About this task :: Instruction for the data below: set down exactly the lines from the line with "X013239Y018226D01*" to the line with "X013378Y019186D01*", inclusive, and no others.

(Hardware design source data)
===

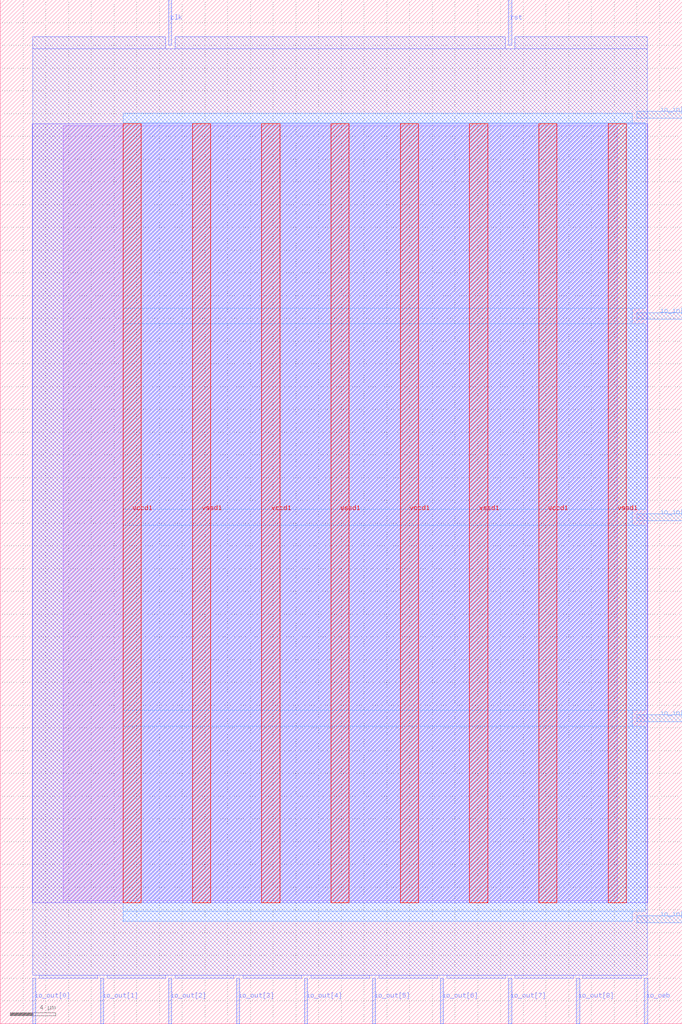
<source format=lef>
VERSION 5.7 ;
  NOWIREEXTENSIONATPIN ON ;
  DIVIDERCHAR "/" ;
  BUSBITCHARS "[]" ;
MACRO wrapped_MC14500
  CLASS BLOCK ;
  FOREIGN wrapped_MC14500 ;
  ORIGIN 0.000 0.000 ;
  SIZE 60.000 BY 90.000 ;
  PIN clk
    DIRECTION INPUT ;
    USE SIGNAL ;
    PORT
      LAYER met2 ;
        RECT 14.810 86.000 15.090 90.000 ;
    END
  END clk
  PIN io_in[0]
    DIRECTION INPUT ;
    USE SIGNAL ;
    PORT
      LAYER met3 ;
        RECT 56.000 8.880 60.000 9.480 ;
    END
  END io_in[0]
  PIN io_in[1]
    DIRECTION INPUT ;
    USE SIGNAL ;
    PORT
      LAYER met3 ;
        RECT 56.000 26.560 60.000 27.160 ;
    END
  END io_in[1]
  PIN io_in[2]
    DIRECTION INPUT ;
    USE SIGNAL ;
    PORT
      LAYER met3 ;
        RECT 56.000 44.240 60.000 44.840 ;
    END
  END io_in[2]
  PIN io_in[3]
    DIRECTION INPUT ;
    USE SIGNAL ;
    PORT
      LAYER met3 ;
        RECT 56.000 61.920 60.000 62.520 ;
    END
  END io_in[3]
  PIN io_in[4]
    DIRECTION INPUT ;
    USE SIGNAL ;
    PORT
      LAYER met3 ;
        RECT 56.000 79.600 60.000 80.200 ;
    END
  END io_in[4]
  PIN io_oeb
    DIRECTION OUTPUT TRISTATE ;
    USE SIGNAL ;
    PORT
      LAYER met2 ;
        RECT 56.670 0.000 56.950 4.000 ;
    END
  END io_oeb
  PIN io_out[0]
    DIRECTION OUTPUT TRISTATE ;
    USE SIGNAL ;
    PORT
      LAYER met2 ;
        RECT 2.850 0.000 3.130 4.000 ;
    END
  END io_out[0]
  PIN io_out[1]
    DIRECTION OUTPUT TRISTATE ;
    USE SIGNAL ;
    PORT
      LAYER met2 ;
        RECT 8.830 0.000 9.110 4.000 ;
    END
  END io_out[1]
  PIN io_out[2]
    DIRECTION OUTPUT TRISTATE ;
    USE SIGNAL ;
    PORT
      LAYER met2 ;
        RECT 14.810 0.000 15.090 4.000 ;
    END
  END io_out[2]
  PIN io_out[3]
    DIRECTION OUTPUT TRISTATE ;
    USE SIGNAL ;
    PORT
      LAYER met2 ;
        RECT 20.790 0.000 21.070 4.000 ;
    END
  END io_out[3]
  PIN io_out[4]
    DIRECTION OUTPUT TRISTATE ;
    USE SIGNAL ;
    PORT
      LAYER met2 ;
        RECT 26.770 0.000 27.050 4.000 ;
    END
  END io_out[4]
  PIN io_out[5]
    DIRECTION OUTPUT TRISTATE ;
    USE SIGNAL ;
    PORT
      LAYER met2 ;
        RECT 32.750 0.000 33.030 4.000 ;
    END
  END io_out[5]
  PIN io_out[6]
    DIRECTION OUTPUT TRISTATE ;
    USE SIGNAL ;
    PORT
      LAYER met2 ;
        RECT 38.730 0.000 39.010 4.000 ;
    END
  END io_out[6]
  PIN io_out[7]
    DIRECTION OUTPUT TRISTATE ;
    USE SIGNAL ;
    PORT
      LAYER met2 ;
        RECT 44.710 0.000 44.990 4.000 ;
    END
  END io_out[7]
  PIN io_out[8]
    DIRECTION OUTPUT TRISTATE ;
    USE SIGNAL ;
    PORT
      LAYER met2 ;
        RECT 50.690 0.000 50.970 4.000 ;
    END
  END io_out[8]
  PIN rst
    DIRECTION INPUT ;
    USE SIGNAL ;
    PORT
      LAYER met2 ;
        RECT 44.710 86.000 44.990 90.000 ;
    END
  END rst
  PIN vccd1
    DIRECTION INOUT ;
    USE POWER ;
    PORT
      LAYER met4 ;
        RECT 10.815 10.640 12.415 79.120 ;
    END
    PORT
      LAYER met4 ;
        RECT 23.005 10.640 24.605 79.120 ;
    END
    PORT
      LAYER met4 ;
        RECT 35.195 10.640 36.795 79.120 ;
    END
    PORT
      LAYER met4 ;
        RECT 47.385 10.640 48.985 79.120 ;
    END
  END vccd1
  PIN vssd1
    DIRECTION INOUT ;
    USE GROUND ;
    PORT
      LAYER met4 ;
        RECT 16.910 10.640 18.510 79.120 ;
    END
    PORT
      LAYER met4 ;
        RECT 29.100 10.640 30.700 79.120 ;
    END
    PORT
      LAYER met4 ;
        RECT 41.290 10.640 42.890 79.120 ;
    END
    PORT
      LAYER met4 ;
        RECT 53.480 10.640 55.080 79.120 ;
    END
  END vssd1
  OBS
      LAYER li1 ;
        RECT 5.520 10.795 54.280 78.965 ;
      LAYER met1 ;
        RECT 2.830 10.640 56.970 79.120 ;
      LAYER met2 ;
        RECT 2.860 85.720 14.530 86.770 ;
        RECT 15.370 85.720 44.430 86.770 ;
        RECT 45.270 85.720 56.940 86.770 ;
        RECT 2.860 4.280 56.940 85.720 ;
        RECT 3.410 4.000 8.550 4.280 ;
        RECT 9.390 4.000 14.530 4.280 ;
        RECT 15.370 4.000 20.510 4.280 ;
        RECT 21.350 4.000 26.490 4.280 ;
        RECT 27.330 4.000 32.470 4.280 ;
        RECT 33.310 4.000 38.450 4.280 ;
        RECT 39.290 4.000 44.430 4.280 ;
        RECT 45.270 4.000 50.410 4.280 ;
        RECT 51.250 4.000 56.390 4.280 ;
      LAYER met3 ;
        RECT 10.825 79.200 55.600 80.065 ;
        RECT 10.825 62.920 56.730 79.200 ;
        RECT 10.825 61.520 55.600 62.920 ;
        RECT 10.825 45.240 56.730 61.520 ;
        RECT 10.825 43.840 55.600 45.240 ;
        RECT 10.825 27.560 56.730 43.840 ;
        RECT 10.825 26.160 55.600 27.560 ;
        RECT 10.825 9.880 56.730 26.160 ;
        RECT 10.825 9.015 55.600 9.880 ;
  END
END wrapped_MC14500
END LIBRARY


</source>
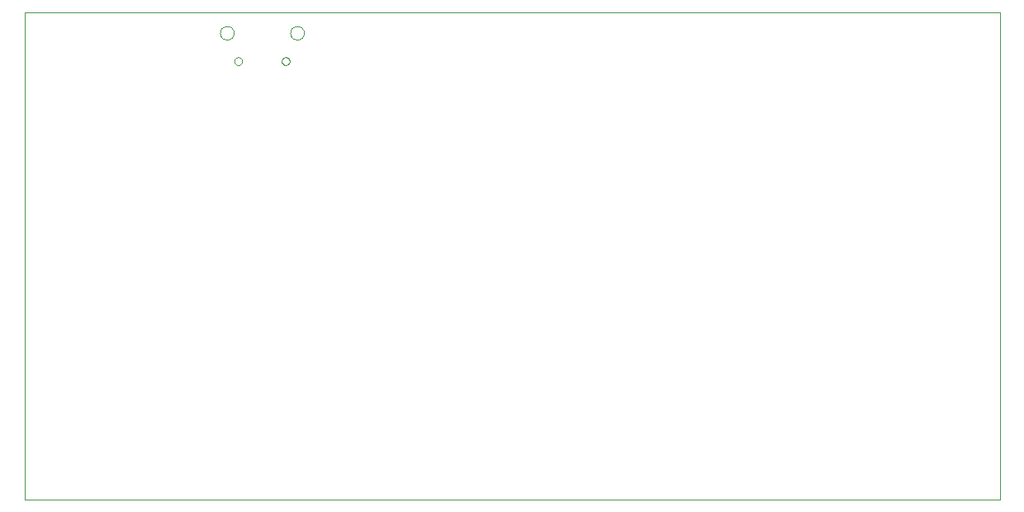
<source format=gbo>
G75*
G70*
%OFA0B0*%
%FSLAX24Y24*%
%IPPOS*%
%LPD*%
%AMOC8*
5,1,8,0,0,1.08239X$1,22.5*
%
%ADD10C,0.0010*%
%ADD11C,0.0000*%
D10*
X002650Y000376D02*
X002650Y020061D01*
X042020Y020061D01*
X042020Y000376D01*
X002650Y000376D01*
D11*
X011123Y018077D02*
X011125Y018102D01*
X011131Y018126D01*
X011140Y018148D01*
X011153Y018169D01*
X011169Y018188D01*
X011188Y018204D01*
X011209Y018217D01*
X011231Y018226D01*
X011255Y018232D01*
X011280Y018234D01*
X011305Y018232D01*
X011329Y018226D01*
X011351Y018217D01*
X011372Y018204D01*
X011391Y018188D01*
X011407Y018169D01*
X011420Y018148D01*
X011429Y018126D01*
X011435Y018102D01*
X011437Y018077D01*
X011435Y018052D01*
X011429Y018028D01*
X011420Y018006D01*
X011407Y017985D01*
X011391Y017966D01*
X011372Y017950D01*
X011351Y017937D01*
X011329Y017928D01*
X011305Y017922D01*
X011280Y017920D01*
X011255Y017922D01*
X011231Y017928D01*
X011209Y017937D01*
X011188Y017950D01*
X011169Y017966D01*
X011153Y017985D01*
X011140Y018006D01*
X011131Y018028D01*
X011125Y018052D01*
X011123Y018077D01*
X010542Y019219D02*
X010544Y019252D01*
X010550Y019284D01*
X010559Y019315D01*
X010572Y019345D01*
X010589Y019373D01*
X010609Y019399D01*
X010632Y019423D01*
X010657Y019443D01*
X010685Y019461D01*
X010714Y019475D01*
X010745Y019485D01*
X010777Y019492D01*
X010810Y019495D01*
X010843Y019494D01*
X010875Y019489D01*
X010906Y019480D01*
X010937Y019468D01*
X010965Y019452D01*
X010992Y019433D01*
X011016Y019411D01*
X011037Y019386D01*
X011056Y019359D01*
X011071Y019330D01*
X011082Y019300D01*
X011090Y019268D01*
X011094Y019235D01*
X011094Y019203D01*
X011090Y019170D01*
X011082Y019138D01*
X011071Y019108D01*
X011056Y019079D01*
X011037Y019052D01*
X011016Y019027D01*
X010992Y019005D01*
X010965Y018986D01*
X010937Y018970D01*
X010906Y018958D01*
X010875Y018949D01*
X010843Y018944D01*
X010810Y018943D01*
X010777Y018946D01*
X010745Y018953D01*
X010714Y018963D01*
X010685Y018977D01*
X010657Y018995D01*
X010632Y019015D01*
X010609Y019039D01*
X010589Y019065D01*
X010572Y019093D01*
X010559Y019123D01*
X010550Y019154D01*
X010544Y019186D01*
X010542Y019219D01*
X013033Y018077D02*
X013035Y018102D01*
X013041Y018126D01*
X013050Y018148D01*
X013063Y018169D01*
X013079Y018188D01*
X013098Y018204D01*
X013119Y018217D01*
X013141Y018226D01*
X013165Y018232D01*
X013190Y018234D01*
X013215Y018232D01*
X013239Y018226D01*
X013261Y018217D01*
X013282Y018204D01*
X013301Y018188D01*
X013317Y018169D01*
X013330Y018148D01*
X013339Y018126D01*
X013345Y018102D01*
X013347Y018077D01*
X013345Y018052D01*
X013339Y018028D01*
X013330Y018006D01*
X013317Y017985D01*
X013301Y017966D01*
X013282Y017950D01*
X013261Y017937D01*
X013239Y017928D01*
X013215Y017922D01*
X013190Y017920D01*
X013165Y017922D01*
X013141Y017928D01*
X013119Y017937D01*
X013098Y017950D01*
X013079Y017966D01*
X013063Y017985D01*
X013050Y018006D01*
X013041Y018028D01*
X013035Y018052D01*
X013033Y018077D01*
X013376Y019219D02*
X013378Y019252D01*
X013384Y019284D01*
X013393Y019315D01*
X013406Y019345D01*
X013423Y019373D01*
X013443Y019399D01*
X013466Y019423D01*
X013491Y019443D01*
X013519Y019461D01*
X013548Y019475D01*
X013579Y019485D01*
X013611Y019492D01*
X013644Y019495D01*
X013677Y019494D01*
X013709Y019489D01*
X013740Y019480D01*
X013771Y019468D01*
X013799Y019452D01*
X013826Y019433D01*
X013850Y019411D01*
X013871Y019386D01*
X013890Y019359D01*
X013905Y019330D01*
X013916Y019300D01*
X013924Y019268D01*
X013928Y019235D01*
X013928Y019203D01*
X013924Y019170D01*
X013916Y019138D01*
X013905Y019108D01*
X013890Y019079D01*
X013871Y019052D01*
X013850Y019027D01*
X013826Y019005D01*
X013799Y018986D01*
X013771Y018970D01*
X013740Y018958D01*
X013709Y018949D01*
X013677Y018944D01*
X013644Y018943D01*
X013611Y018946D01*
X013579Y018953D01*
X013548Y018963D01*
X013519Y018977D01*
X013491Y018995D01*
X013466Y019015D01*
X013443Y019039D01*
X013423Y019065D01*
X013406Y019093D01*
X013393Y019123D01*
X013384Y019154D01*
X013378Y019186D01*
X013376Y019219D01*
M02*

</source>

===

Answer below ::
X013239Y018226D01*
X013261Y018217D01*
X013282Y018204D01*
X013301Y018188D01*
X013317Y018169D01*
X013330Y018148D01*
X013339Y018126D01*
X013345Y018102D01*
X013347Y018077D01*
X013345Y018052D01*
X013339Y018028D01*
X013330Y018006D01*
X013317Y017985D01*
X013301Y017966D01*
X013282Y017950D01*
X013261Y017937D01*
X013239Y017928D01*
X013215Y017922D01*
X013190Y017920D01*
X013165Y017922D01*
X013141Y017928D01*
X013119Y017937D01*
X013098Y017950D01*
X013079Y017966D01*
X013063Y017985D01*
X013050Y018006D01*
X013041Y018028D01*
X013035Y018052D01*
X013033Y018077D01*
X013376Y019219D02*
X013378Y019252D01*
X013384Y019284D01*
X013393Y019315D01*
X013406Y019345D01*
X013423Y019373D01*
X013443Y019399D01*
X013466Y019423D01*
X013491Y019443D01*
X013519Y019461D01*
X013548Y019475D01*
X013579Y019485D01*
X013611Y019492D01*
X013644Y019495D01*
X013677Y019494D01*
X013709Y019489D01*
X013740Y019480D01*
X013771Y019468D01*
X013799Y019452D01*
X013826Y019433D01*
X013850Y019411D01*
X013871Y019386D01*
X013890Y019359D01*
X013905Y019330D01*
X013916Y019300D01*
X013924Y019268D01*
X013928Y019235D01*
X013928Y019203D01*
X013924Y019170D01*
X013916Y019138D01*
X013905Y019108D01*
X013890Y019079D01*
X013871Y019052D01*
X013850Y019027D01*
X013826Y019005D01*
X013799Y018986D01*
X013771Y018970D01*
X013740Y018958D01*
X013709Y018949D01*
X013677Y018944D01*
X013644Y018943D01*
X013611Y018946D01*
X013579Y018953D01*
X013548Y018963D01*
X013519Y018977D01*
X013491Y018995D01*
X013466Y019015D01*
X013443Y019039D01*
X013423Y019065D01*
X013406Y019093D01*
X013393Y019123D01*
X013384Y019154D01*
X013378Y019186D01*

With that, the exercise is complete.